Every evening Ilona carefully prepared and put out food; Ágost preferred to eat straight from the pots, with spoons or with his hands, and pots make a lot of noise. For him it was a belated satisfaction to eat out of pots late at night in the parental home, to dip bread into sauces and let everything run, dribble, drip, and flow. No night passed without Ilona waking up in the maid’s room. But whether she got up to feed Ágost, or stayed in bed and from there followed the noisy events in the kitchen, she took care not to awaken her little boy. They slept in one bed. There was no room for another bed or even a cot. Lady Erna would not have stood for it, anyway, because she did not want to provide any support for, let alone any legal confirmation of, the fact that the unfortunate child lived here.

He was a peculiar child; she admitted she could not warm to him. Or she kept her distance because she didn’t want him around. This was the situation Ilona had to accept. And at the beginning of every month, when collecting the rent, the concierge grumbled that the child still hadn’t been registered and he could not have such a situation go on much longer. They didn’t tell Ilona to take the child back to his grandmother who had been raising him until now, but they didn’t tell her that he could stay either. She had to get up very early to make breakfast for everyone and also have time to take the boy to kindergarten.

The water in the old pipes, given to cracks and bursts, made a clanking sound, almost like a moan; unwanted air bubbles held it up before it began to flow, gushing out and pelting Gyöngyvér’s thin brown body, pattering on the tub’s enamel. Every other week, Gyöngyvér had to get up early, without an alarm clock, of course. She followed Ágost’s schedule; sometimes she would give up sleep altogether, but not her nocturnal shower. Perhaps this was the only thing she stubbornly clung to, even though the restless pipes, rattling in the walls, often seemed to threaten to explode. Her smooth body, delicately shaped limbs, elongated and strong musculature, taut and almost poreless skin had no fragrance until she applied her cheap perfume to the crook of her arms and the area behind her ears. And oddly enough, her short, thick hair had no smell either. Ágost did not think about this, but it was important to have no smell. She probably wouldn’t have smelled even without the showers, but she took them constantly. Like a compulsion, a passion or obsession of unknown origin.
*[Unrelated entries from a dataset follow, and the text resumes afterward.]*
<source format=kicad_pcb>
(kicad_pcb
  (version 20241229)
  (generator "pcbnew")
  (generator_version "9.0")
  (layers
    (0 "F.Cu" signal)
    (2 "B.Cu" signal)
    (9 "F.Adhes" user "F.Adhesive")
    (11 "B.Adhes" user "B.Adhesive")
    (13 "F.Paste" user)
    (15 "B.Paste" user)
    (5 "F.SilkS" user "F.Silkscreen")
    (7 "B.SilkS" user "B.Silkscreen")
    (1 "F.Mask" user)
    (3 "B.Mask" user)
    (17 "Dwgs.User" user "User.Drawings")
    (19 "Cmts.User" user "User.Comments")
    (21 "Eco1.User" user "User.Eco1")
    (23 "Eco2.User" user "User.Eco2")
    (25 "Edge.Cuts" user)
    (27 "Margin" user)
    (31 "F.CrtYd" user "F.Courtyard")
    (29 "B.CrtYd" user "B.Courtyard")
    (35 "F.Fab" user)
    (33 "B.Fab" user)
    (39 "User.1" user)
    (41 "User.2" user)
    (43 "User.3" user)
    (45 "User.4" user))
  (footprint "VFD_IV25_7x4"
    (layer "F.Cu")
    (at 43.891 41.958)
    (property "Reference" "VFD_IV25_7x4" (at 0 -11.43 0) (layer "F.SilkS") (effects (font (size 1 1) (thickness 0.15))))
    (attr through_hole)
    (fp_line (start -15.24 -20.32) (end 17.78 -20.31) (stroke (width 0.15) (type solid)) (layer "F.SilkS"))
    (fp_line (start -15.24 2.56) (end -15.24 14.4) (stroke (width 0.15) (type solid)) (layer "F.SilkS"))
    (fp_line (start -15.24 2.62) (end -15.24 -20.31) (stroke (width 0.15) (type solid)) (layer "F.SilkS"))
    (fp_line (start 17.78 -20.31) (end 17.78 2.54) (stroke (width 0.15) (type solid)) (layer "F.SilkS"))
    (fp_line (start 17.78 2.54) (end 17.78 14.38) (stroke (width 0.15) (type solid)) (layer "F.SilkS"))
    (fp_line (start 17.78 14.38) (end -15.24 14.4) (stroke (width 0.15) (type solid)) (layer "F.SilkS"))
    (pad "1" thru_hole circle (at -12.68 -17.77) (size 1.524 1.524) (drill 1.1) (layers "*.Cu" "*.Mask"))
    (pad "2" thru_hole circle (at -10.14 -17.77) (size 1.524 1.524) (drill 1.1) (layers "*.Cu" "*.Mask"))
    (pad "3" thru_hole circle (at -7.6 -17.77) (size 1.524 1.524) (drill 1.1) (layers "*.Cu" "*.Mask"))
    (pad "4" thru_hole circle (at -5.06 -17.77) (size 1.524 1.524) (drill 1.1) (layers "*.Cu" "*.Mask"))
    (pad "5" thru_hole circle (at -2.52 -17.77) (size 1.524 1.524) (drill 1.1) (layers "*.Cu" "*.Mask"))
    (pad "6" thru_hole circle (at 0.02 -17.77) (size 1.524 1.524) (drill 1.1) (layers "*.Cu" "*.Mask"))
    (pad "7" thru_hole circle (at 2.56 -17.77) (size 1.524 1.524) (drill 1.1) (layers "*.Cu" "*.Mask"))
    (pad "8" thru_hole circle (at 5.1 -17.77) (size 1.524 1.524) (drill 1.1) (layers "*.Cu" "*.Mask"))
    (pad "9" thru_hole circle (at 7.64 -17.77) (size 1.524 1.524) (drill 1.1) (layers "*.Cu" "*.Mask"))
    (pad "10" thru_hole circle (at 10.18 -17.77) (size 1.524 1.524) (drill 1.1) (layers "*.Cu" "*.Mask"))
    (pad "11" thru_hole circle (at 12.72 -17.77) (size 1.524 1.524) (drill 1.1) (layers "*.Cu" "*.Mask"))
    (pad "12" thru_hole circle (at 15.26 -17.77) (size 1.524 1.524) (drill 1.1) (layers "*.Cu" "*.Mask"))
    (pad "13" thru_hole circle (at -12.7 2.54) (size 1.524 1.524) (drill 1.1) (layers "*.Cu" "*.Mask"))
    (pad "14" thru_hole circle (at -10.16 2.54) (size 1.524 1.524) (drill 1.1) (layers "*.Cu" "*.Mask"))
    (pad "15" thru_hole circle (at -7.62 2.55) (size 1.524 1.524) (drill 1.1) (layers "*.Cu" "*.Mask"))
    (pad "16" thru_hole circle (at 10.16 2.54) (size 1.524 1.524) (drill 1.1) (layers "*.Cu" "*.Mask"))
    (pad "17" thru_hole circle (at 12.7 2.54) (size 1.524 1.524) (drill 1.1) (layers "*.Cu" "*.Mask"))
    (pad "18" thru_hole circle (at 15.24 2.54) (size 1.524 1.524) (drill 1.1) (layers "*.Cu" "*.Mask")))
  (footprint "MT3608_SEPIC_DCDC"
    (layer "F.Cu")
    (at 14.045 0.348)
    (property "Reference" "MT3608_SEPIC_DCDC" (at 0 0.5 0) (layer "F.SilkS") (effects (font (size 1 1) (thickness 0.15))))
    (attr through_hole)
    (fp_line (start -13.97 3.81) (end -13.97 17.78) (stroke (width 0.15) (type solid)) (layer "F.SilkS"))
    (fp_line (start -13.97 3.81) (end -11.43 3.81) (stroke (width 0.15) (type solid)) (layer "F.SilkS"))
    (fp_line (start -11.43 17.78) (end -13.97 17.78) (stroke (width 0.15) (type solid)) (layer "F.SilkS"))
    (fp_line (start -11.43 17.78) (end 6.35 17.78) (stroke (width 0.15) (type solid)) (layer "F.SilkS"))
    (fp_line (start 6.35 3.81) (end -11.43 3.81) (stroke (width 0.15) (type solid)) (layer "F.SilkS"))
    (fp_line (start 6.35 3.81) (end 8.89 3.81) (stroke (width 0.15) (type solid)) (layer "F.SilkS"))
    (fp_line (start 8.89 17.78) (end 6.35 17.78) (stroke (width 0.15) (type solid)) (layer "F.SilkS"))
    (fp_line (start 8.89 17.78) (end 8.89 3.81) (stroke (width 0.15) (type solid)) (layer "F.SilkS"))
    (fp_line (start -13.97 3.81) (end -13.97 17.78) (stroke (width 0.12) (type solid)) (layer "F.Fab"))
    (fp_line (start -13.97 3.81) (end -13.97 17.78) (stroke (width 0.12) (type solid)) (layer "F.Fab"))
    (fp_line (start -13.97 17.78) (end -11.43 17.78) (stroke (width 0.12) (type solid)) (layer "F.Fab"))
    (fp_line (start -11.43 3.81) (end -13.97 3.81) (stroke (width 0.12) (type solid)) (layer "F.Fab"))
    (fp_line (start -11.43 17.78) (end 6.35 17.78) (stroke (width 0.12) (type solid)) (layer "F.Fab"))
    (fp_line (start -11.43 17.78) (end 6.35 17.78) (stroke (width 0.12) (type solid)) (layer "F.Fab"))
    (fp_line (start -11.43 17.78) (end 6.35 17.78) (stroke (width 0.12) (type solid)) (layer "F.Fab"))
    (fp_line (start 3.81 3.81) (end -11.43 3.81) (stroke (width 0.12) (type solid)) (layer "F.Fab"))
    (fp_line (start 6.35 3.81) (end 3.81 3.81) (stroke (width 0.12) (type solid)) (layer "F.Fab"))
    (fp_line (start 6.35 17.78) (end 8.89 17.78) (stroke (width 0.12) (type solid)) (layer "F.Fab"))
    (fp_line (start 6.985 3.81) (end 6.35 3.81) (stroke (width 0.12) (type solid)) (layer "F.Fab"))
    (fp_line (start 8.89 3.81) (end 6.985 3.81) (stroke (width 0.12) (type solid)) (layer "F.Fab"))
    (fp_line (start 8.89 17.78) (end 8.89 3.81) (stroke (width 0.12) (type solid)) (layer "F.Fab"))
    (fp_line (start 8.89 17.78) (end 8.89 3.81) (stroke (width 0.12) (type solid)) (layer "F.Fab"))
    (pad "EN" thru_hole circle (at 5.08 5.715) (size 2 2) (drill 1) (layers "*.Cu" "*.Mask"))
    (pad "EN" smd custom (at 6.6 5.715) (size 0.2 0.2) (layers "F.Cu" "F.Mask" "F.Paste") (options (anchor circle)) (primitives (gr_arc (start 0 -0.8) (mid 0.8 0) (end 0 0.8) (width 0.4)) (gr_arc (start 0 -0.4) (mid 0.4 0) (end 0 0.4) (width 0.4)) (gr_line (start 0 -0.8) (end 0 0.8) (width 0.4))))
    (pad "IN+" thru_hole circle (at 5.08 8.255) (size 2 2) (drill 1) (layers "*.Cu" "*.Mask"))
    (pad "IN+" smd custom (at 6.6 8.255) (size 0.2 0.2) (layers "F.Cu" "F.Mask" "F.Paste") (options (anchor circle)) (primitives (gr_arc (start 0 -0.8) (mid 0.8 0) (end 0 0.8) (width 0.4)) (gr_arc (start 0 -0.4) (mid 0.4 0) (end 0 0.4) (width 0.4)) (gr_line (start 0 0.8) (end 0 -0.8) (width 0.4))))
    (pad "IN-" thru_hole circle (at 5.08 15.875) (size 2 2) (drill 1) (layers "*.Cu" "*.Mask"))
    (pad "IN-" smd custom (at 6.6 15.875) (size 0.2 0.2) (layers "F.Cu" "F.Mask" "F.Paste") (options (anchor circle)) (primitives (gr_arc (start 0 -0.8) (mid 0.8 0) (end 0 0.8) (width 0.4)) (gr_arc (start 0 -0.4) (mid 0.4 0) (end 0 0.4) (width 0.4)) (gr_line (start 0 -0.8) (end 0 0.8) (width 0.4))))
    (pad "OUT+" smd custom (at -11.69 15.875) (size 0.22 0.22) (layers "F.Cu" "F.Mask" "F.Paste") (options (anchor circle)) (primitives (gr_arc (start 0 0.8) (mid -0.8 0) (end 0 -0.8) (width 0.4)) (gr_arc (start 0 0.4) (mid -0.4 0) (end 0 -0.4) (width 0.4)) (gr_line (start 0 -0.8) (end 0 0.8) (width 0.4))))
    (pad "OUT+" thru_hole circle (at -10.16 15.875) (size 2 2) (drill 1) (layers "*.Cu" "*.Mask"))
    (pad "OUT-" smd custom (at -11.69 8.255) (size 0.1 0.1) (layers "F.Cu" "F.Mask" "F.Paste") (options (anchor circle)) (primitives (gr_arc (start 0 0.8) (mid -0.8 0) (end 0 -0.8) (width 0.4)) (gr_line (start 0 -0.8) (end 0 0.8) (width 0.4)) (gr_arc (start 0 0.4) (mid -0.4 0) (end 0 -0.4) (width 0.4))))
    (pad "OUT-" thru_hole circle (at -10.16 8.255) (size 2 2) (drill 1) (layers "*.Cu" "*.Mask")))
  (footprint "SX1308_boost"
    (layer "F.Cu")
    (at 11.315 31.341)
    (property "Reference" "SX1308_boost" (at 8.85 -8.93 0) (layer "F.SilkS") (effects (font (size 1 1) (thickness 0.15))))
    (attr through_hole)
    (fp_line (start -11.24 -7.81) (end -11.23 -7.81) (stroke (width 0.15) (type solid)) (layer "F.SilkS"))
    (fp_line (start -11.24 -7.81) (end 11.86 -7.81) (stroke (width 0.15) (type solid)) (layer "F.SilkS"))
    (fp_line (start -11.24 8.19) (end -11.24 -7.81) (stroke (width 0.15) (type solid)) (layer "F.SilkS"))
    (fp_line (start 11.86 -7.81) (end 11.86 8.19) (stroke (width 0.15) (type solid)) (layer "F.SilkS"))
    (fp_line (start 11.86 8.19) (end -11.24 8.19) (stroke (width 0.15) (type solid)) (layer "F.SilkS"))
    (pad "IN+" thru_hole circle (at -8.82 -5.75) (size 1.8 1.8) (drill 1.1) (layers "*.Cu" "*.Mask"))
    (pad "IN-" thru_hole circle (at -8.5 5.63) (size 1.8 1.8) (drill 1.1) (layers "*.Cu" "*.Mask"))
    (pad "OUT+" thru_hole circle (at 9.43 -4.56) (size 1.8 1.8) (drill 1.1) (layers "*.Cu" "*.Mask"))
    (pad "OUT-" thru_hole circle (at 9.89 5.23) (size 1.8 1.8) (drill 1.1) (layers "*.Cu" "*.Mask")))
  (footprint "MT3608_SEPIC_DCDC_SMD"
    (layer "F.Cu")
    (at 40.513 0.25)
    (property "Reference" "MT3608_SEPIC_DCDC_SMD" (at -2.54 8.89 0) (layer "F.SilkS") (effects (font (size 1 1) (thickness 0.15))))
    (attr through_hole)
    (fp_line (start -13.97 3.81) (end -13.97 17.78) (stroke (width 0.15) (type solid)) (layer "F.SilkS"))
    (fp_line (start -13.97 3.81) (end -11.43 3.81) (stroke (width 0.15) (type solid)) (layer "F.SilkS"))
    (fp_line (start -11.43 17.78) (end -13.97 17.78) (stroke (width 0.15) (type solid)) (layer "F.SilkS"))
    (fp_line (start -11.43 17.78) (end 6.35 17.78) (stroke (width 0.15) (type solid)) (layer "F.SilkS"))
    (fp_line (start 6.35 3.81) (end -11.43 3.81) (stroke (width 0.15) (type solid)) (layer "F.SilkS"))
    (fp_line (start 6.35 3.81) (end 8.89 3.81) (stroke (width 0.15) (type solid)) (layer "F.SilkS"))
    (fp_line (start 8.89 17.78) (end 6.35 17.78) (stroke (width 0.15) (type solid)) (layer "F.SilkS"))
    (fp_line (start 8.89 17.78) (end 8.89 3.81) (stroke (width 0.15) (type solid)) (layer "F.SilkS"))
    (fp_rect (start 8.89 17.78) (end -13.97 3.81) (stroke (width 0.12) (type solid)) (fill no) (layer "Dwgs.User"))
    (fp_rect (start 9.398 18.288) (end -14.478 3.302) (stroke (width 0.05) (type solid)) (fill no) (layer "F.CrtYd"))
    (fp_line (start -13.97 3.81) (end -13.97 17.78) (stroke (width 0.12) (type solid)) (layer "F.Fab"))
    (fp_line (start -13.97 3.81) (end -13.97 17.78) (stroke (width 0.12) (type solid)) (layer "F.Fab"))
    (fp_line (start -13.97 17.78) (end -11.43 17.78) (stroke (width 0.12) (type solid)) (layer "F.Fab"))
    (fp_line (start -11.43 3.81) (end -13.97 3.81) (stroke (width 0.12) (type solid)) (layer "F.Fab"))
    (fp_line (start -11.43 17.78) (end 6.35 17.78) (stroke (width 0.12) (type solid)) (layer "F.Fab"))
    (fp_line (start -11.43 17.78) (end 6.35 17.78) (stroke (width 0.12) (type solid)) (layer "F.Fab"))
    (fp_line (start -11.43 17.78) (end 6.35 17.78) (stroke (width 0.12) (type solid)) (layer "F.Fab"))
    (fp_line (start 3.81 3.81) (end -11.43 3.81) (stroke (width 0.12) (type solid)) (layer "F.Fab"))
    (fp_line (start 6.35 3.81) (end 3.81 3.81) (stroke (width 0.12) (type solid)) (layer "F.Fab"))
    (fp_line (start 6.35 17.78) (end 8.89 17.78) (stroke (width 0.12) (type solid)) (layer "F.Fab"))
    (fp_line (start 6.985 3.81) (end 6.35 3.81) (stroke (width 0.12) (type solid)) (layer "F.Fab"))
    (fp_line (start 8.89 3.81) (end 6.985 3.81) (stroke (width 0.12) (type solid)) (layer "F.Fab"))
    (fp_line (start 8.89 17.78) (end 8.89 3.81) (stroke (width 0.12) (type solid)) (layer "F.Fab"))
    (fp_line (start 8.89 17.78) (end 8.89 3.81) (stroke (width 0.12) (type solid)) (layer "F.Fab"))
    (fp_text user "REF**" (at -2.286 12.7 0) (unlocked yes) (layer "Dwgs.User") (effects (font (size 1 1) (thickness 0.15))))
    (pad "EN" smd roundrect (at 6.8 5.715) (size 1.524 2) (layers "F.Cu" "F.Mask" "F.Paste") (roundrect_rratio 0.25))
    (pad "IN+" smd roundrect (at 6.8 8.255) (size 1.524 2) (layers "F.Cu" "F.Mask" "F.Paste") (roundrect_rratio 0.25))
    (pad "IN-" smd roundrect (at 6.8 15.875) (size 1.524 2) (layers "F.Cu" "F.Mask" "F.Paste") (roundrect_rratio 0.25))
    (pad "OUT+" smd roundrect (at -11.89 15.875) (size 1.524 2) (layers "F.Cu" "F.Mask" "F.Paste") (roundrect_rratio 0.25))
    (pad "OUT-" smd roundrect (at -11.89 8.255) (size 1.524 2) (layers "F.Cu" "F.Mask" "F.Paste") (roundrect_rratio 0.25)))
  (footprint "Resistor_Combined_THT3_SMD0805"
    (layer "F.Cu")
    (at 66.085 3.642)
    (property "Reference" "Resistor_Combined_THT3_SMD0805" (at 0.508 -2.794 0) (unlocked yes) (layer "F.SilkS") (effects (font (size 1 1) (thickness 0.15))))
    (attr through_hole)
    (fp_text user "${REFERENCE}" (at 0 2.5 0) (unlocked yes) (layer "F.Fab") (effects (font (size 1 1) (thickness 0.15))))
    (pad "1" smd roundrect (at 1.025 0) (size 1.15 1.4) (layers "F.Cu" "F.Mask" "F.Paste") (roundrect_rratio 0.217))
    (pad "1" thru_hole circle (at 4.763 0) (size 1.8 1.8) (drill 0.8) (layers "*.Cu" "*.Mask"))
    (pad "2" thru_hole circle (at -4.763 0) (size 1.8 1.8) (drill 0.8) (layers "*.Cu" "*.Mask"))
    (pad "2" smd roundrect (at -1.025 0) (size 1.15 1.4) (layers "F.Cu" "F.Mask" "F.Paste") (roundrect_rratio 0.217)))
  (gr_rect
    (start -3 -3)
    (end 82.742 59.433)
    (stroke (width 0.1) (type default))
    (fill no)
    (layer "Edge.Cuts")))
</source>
She took a shower before going swimming; she took one before going into the pool and after coming out, and at night she took one even if she had already showered in the afternoon because they were going to the opera or to a concert and she had to change her clothes.

Until he was taken to the hospital on Kútvölgyi Road, the professor was also startled to wakefulness every night by the unpleasant noise. Still, he slept a lot both during the day and at night, perhaps because of immoderate doses of medicine; he slept very soundly and if awakened was barely conscious of himself. Or he may have been conscious of something entirely different. He would sit in the dark, staring at the lights trembling and shadows shifting across the spines of his books. From the time his wife no longer put up with him in their conjugal bed, a good ten years earlier, he had been made to withdraw to his study, filled with books and papers, and onto the sofa that once had been only a place for an afternoon nap or snoozes during breaks from his work. No one knew whether he still remembered things like naps or work. His condition had been deteriorating rapidly and unstoppably for months, and then one day it suddenly leveled off. As if the process might be reversible, after all, bits of memory sometimes revived, and then quite unexpectedly he caught a glance of himself in his own situation. He stood among his books, sat at his cleared and cleaned-off desk, and wept.